Recorded data:
::::::::::
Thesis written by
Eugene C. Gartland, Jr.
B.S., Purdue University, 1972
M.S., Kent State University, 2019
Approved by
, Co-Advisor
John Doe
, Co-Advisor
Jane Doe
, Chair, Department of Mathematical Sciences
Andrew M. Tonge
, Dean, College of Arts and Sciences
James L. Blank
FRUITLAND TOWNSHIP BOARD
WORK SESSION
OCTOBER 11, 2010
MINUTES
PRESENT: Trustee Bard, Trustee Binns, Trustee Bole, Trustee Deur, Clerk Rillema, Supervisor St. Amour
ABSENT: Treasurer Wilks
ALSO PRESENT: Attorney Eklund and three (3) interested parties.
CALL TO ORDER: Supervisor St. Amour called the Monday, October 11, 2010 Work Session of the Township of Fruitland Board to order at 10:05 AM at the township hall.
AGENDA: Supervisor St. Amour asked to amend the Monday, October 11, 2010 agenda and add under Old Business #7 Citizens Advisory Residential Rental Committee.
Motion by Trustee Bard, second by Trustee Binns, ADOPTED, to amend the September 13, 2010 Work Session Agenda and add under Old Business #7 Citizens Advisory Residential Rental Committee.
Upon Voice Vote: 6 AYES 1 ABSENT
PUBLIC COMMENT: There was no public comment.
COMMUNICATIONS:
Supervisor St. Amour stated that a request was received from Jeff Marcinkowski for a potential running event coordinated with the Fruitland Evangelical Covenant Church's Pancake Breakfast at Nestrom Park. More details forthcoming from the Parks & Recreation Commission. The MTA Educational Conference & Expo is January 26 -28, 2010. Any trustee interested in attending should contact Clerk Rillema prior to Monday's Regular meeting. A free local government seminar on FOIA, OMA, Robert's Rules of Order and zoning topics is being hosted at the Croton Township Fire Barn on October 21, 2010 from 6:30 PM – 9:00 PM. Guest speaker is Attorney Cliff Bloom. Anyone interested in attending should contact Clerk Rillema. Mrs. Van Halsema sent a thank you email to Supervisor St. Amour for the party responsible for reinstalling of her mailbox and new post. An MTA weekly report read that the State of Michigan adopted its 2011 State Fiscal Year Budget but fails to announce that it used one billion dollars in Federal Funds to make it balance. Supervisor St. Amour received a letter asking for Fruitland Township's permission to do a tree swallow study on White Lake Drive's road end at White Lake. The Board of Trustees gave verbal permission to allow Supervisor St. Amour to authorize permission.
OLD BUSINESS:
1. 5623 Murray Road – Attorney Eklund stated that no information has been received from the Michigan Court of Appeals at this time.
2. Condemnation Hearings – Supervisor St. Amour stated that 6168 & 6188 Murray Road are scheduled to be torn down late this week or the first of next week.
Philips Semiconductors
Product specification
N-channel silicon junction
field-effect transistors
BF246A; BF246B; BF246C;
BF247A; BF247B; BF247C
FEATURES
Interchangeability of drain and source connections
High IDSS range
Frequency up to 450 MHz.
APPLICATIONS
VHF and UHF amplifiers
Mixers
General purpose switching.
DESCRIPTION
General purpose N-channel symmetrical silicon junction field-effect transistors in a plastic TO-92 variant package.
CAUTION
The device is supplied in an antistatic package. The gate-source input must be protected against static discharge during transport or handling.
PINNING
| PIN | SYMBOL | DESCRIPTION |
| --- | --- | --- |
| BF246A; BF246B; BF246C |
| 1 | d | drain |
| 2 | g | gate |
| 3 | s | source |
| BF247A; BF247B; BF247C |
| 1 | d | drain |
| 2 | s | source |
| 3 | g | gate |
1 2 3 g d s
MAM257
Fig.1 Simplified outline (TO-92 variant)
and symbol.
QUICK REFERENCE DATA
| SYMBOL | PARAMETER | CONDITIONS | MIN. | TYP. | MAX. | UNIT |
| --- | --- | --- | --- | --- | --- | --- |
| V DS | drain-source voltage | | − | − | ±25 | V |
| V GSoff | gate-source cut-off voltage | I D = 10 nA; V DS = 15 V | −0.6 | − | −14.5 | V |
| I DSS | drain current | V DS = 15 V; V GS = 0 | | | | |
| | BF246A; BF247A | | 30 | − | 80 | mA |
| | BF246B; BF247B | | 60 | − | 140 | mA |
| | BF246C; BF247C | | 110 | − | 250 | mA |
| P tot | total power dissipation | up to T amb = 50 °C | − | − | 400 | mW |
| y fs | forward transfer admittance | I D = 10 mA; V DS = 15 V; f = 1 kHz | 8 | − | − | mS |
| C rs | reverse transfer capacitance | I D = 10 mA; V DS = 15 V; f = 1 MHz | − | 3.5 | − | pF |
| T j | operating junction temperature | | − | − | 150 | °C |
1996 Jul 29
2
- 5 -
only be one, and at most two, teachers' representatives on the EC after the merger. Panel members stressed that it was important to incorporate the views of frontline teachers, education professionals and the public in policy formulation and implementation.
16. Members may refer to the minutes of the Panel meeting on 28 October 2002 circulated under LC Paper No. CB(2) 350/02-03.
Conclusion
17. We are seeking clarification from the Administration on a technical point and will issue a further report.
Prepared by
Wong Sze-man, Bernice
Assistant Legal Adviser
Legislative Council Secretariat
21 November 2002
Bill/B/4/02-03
::::::::::
:: Requirement ::
Of all the entries above, output exactly the lines between the one holding "Approved by" and the one holding "Upon Voice Vote: 6 AYES 1 ABSENT", inclusive.

:: Reply ::
Approved by
, Co-Advisor
John Doe
, Co-Advisor
Jane Doe
, Chair, Department of Mathematical Sciences
Andrew M. Tonge
, Dean, College of Arts and Sciences
James L. Blank
FRUITLAND TOWNSHIP BOARD
WORK SESSION
OCTOBER 11, 2010
MINUTES
PRESENT: Trustee Bard, Trustee Binns, Trustee Bole, Trustee Deur, Clerk Rillema, Supervisor St. Amour
ABSENT: Treasurer Wilks
ALSO PRESENT: Attorney Eklund and three (3) interested parties.
CALL TO ORDER: Supervisor St. Amour called the Monday, October 11, 2010 Work Session of the Township of Fruitland Board to order at 10:05 AM at the township hall.
AGENDA: Supervisor St. Amour asked to amend the Monday, October 11, 2010 agenda and add under Old Business #7 Citizens Advisory Residential Rental Committee.
Motion by Trustee Bard, second by Trustee Binns, ADOPTED, to amend the September 13, 2010 Work Session Agenda and add under Old Business #7 Citizens Advisory Residential Rental Committee.
Upon Voice Vote: 6 AYES 1 ABSENT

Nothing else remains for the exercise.